Judith I | Gustav Klimt | 1901
A couple of months ago I wrote a post about Klimt, in which I introduced the artist and, therefore, is not necessary to do it again here.
Today’s post is more intimate. However, before getting to my comments, we need a brief explanation of the painting.
The story of Judith and Holofernes is described in the book of Judith, part of the canon of the Catholic Bible. Different artists, from Caravaggio to Goya, have portrayed parts of this book. Today we have more than 100 representations of the story, including paintings and sculptures and, therefore, this is one of the most cliché motifs of all time.
The plot unfolds in the middle of a Babylonian invasion to the town of Bethulia, located in modern Israel. Judith, a beautiful young widow of high class, dazzles Holofernes, the general of the Babylonian army. Using her beauty, she infiltrates the enemy’s ranks until she gets an audience with Holofernes, who invites her to dinner. During the meal, Judith gives Holofernes a lot to drink and, once in the bedroom, completely drunk, Holofernes falls into a deep sleep. At that time, Judith takes a sword and decapitates Holofernes; action that leaves the invading army without its leader and precipitates the victory of the Jewish people.
Judith I is the first work of Klimt’s “golden period”, in which the artist uses gold flakes in his canvases. The paintings of this period are easily recognizable because they look like Byzantine or Russian icons. The artist’s brother helped Klimt with Judith I’s framework, also covered with gold flakes, in which we can clearly read the original title of the work: Judith and Holofernes. However, this title is almost ironic as the painting does not show two people interacting; rather, Judith covers almost the entire composition and only part the Holofernes’ head is shown at the lower right corner.
The reason this painting has always been controversial is because Judith, portrayed as “virtuous woman” in the Bible itself, becomes a cruel murderer. And Klimt even goes further, portraying her with an expression of pleasure, almost sexual, while holding the head of her enemy.
As you know by some previous post, I recently had the opportunity to visit Central and Eastern Europe. And in Gallery Belvedere in Vienna, I saw exhibited many of the artist’s canvases, including Judith I.
The museum curators have a strange habit that I still do not quite understand: you can walk through several rooms full of indifferent works (if my subjectivity is allowed), and suddenly, you turn the corner and there is in a room in which all most valuable and relevant paintings of the museum are hanged together.
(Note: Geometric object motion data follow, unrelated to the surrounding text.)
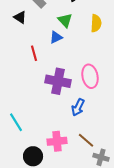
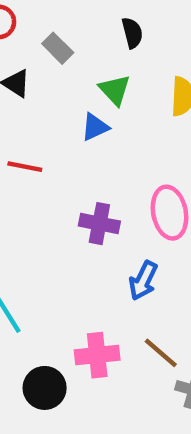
red line: (34, 53) -> (25, 167), moved, turned -63
purple cross: (58, 81) -> (99, 224), size x0.7

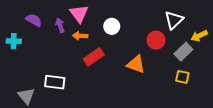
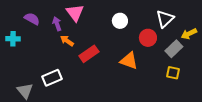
white circle: (112, 26) -> (120, 21), moved
orange arrow: (80, 36) -> (67, 41), moved, turned 32
white rectangle: (55, 82) -> (52, 78), turned -30

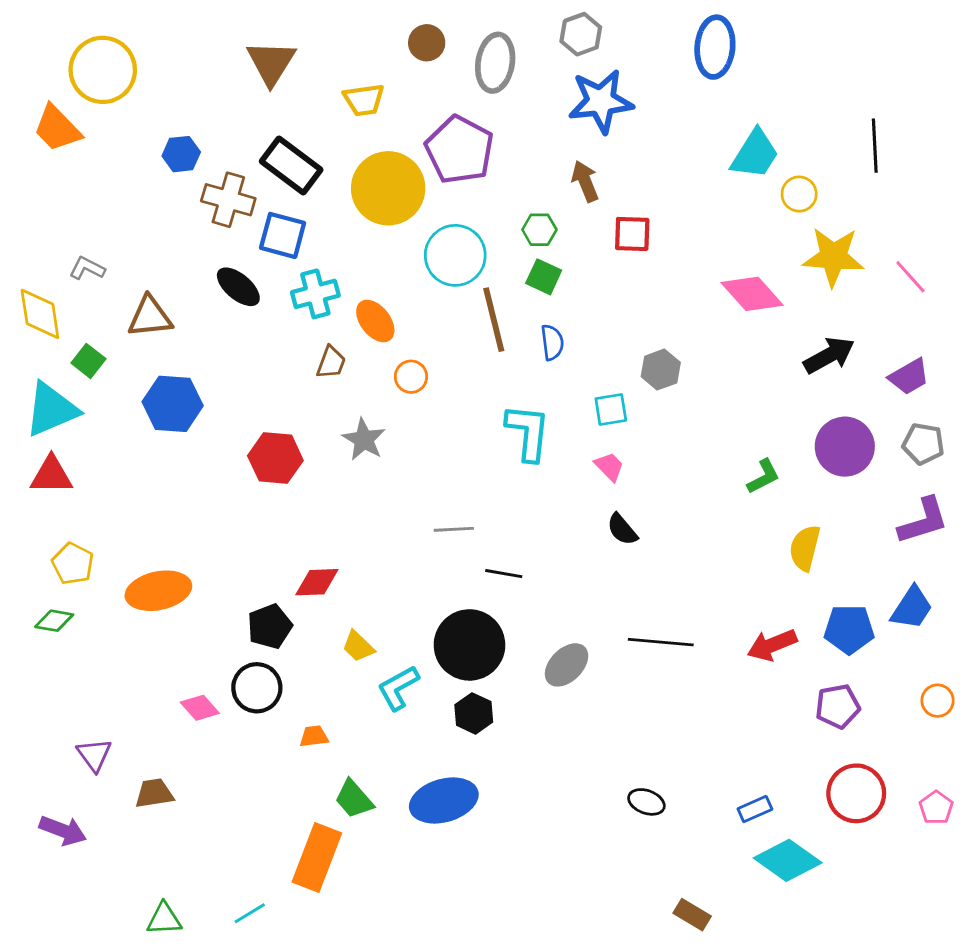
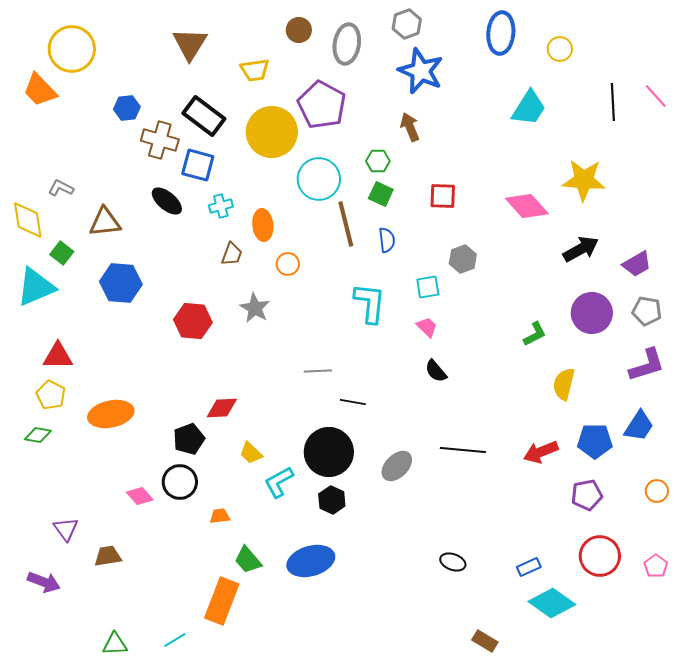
blue star: (601, 101) -> (421, 71), turned 30
yellow circle: (799, 194) -> (560, 49), moved
red square: (632, 234) -> (443, 196), moved
pink line: (910, 277) -> (656, 96), moved
cyan cross: (315, 294) -> (221, 206), size x0.7
orange ellipse: (375, 321) -> (263, 225), turned 32
red triangle: (51, 475) -> (58, 356), moved

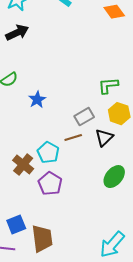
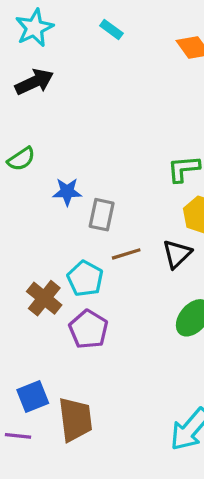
blue star: (37, 100) -> (67, 192), turned 30
gray rectangle: (84, 117) -> (102, 215), moved, turned -48

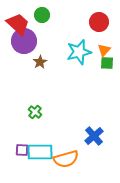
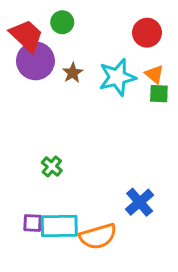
orange triangle: (104, 50) -> (154, 74), turned -32
brown star: (40, 62) -> (73, 73), moved

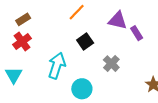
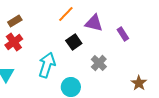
purple triangle: (118, 20) -> (94, 23), moved

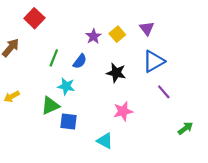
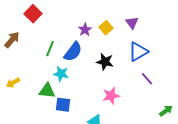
blue semicircle: (80, 61) -> (73, 52), size x1.5
green triangle: (50, 106) -> (47, 91), turned 30

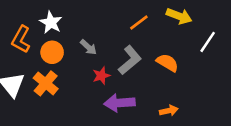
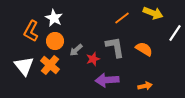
gray arrow: (88, 47) -> (76, 50), moved, turned 96
gray L-shape: (130, 60) -> (115, 47), turned -60

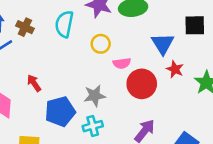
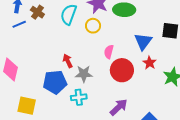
yellow circle: (101, 44) -> (93, 26), moved
pink semicircle: (122, 63) -> (109, 52), turned 104
red arrow: (34, 83) -> (68, 61), moved

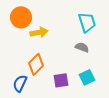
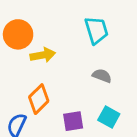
cyan trapezoid: (87, 22) -> (96, 30), moved
cyan square: (87, 77) -> (109, 117), turned -35

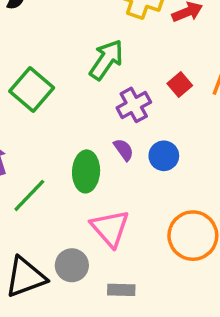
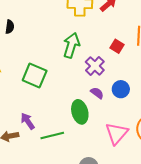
green line: (29, 195) -> (52, 136), turned 50
pink triangle: (110, 228) -> (117, 133), moved, turned 40

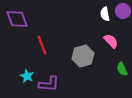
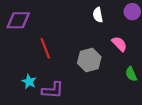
white semicircle: (105, 14) -> (98, 15), moved
purple diamond: (17, 19) -> (18, 20), turned -70

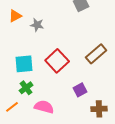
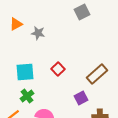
brown rectangle: (96, 54) -> (97, 74), moved
red square: (57, 61) -> (58, 69), size x0.6

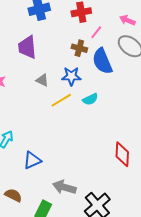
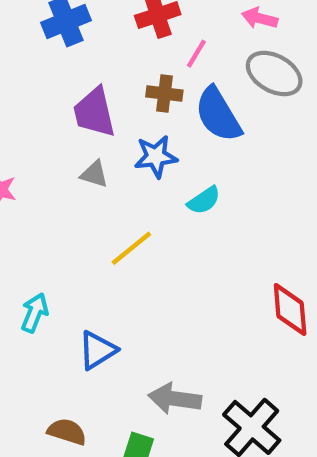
purple trapezoid: (27, 47) -> (94, 112), moved
yellow line: (61, 100) -> (131, 248), moved

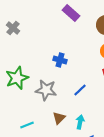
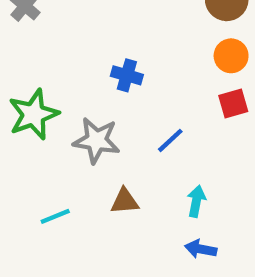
brown triangle: (59, 118) -> (125, 201), turned 40
cyan arrow: (80, 122) -> (196, 201), moved

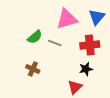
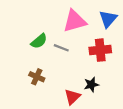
black star: (86, 69) -> (91, 85), moved
red triangle: (75, 87) -> (72, 97), moved

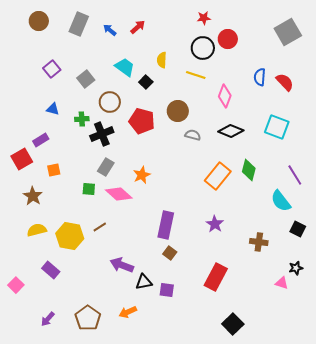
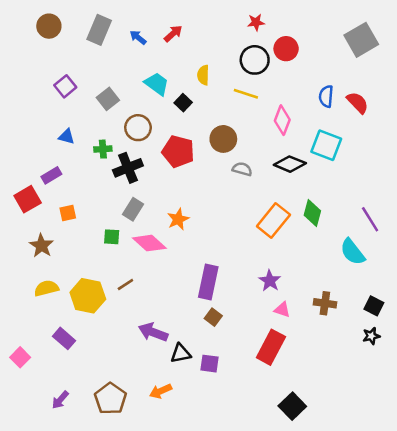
cyan square: (277, 127) -> (326, 145), moved
black square: (298, 229) -> (374, 306), moved
pink triangle: (282, 283) -> (282, 310), moved

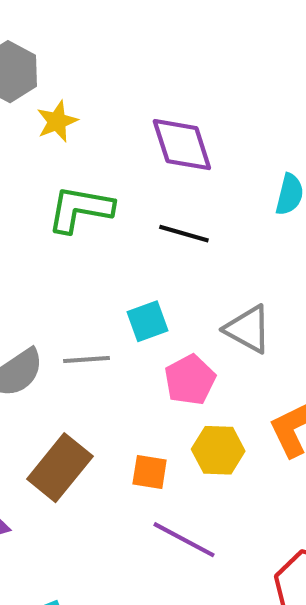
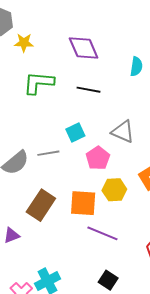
yellow star: (57, 121) -> (24, 43), turned 30
orange square: (150, 472) -> (83, 203), size x1.6

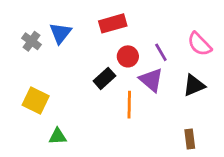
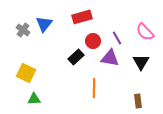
purple triangle: (151, 80) -> (110, 58), turned -30
black triangle: (194, 85) -> (141, 62), turned -36
orange line: (129, 105) -> (94, 88), moved
green triangle: (58, 136) -> (34, 99), moved

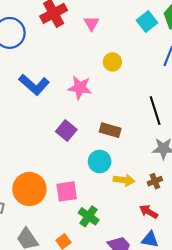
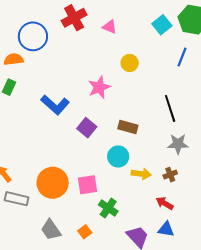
pink triangle: (91, 23) -> (110, 27), turned -35
blue L-shape: (34, 85) -> (55, 105), moved
pink star: (80, 88) -> (99, 87), turned -30

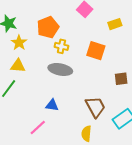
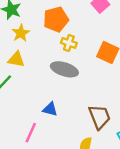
pink line: (38, 127) -> (31, 133), turned -30

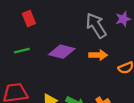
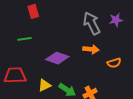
purple diamond: (62, 52) -> (57, 58), moved

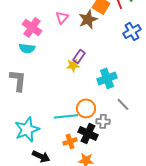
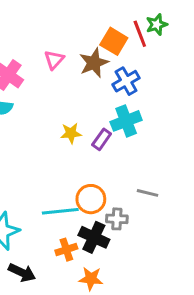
blue cross: (132, 31) -> (126, 81), moved
purple rectangle: (79, 56) -> (102, 139), moved
cyan cross: (107, 78) -> (126, 121), moved
gray line: (123, 104) -> (147, 193), turned -32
The Belvedere Gallery was no exception and exhibits The kiss and Judith I altogether. Undoubtedly, Klimt’s most important canvases.
And what happens when you enter in the room is strange. All these works together become unbearable. As if all the meaning they bring weigh over your head and make you dizzy. I honestly wanted to look at each of the paintings with their details with patience, but I had little success. I stood in front of The kiss, but I could not focus as I wanted: Judith I, hanging in the right, fixed her eyes on me with arrogance. Delicately, but glaring at me. Not many paintings agitate me. But Judith I is one of them. The contrast of looking at the tenderness of The kiss next to the murderous madness of Judith I in the same room is definitely disturbing.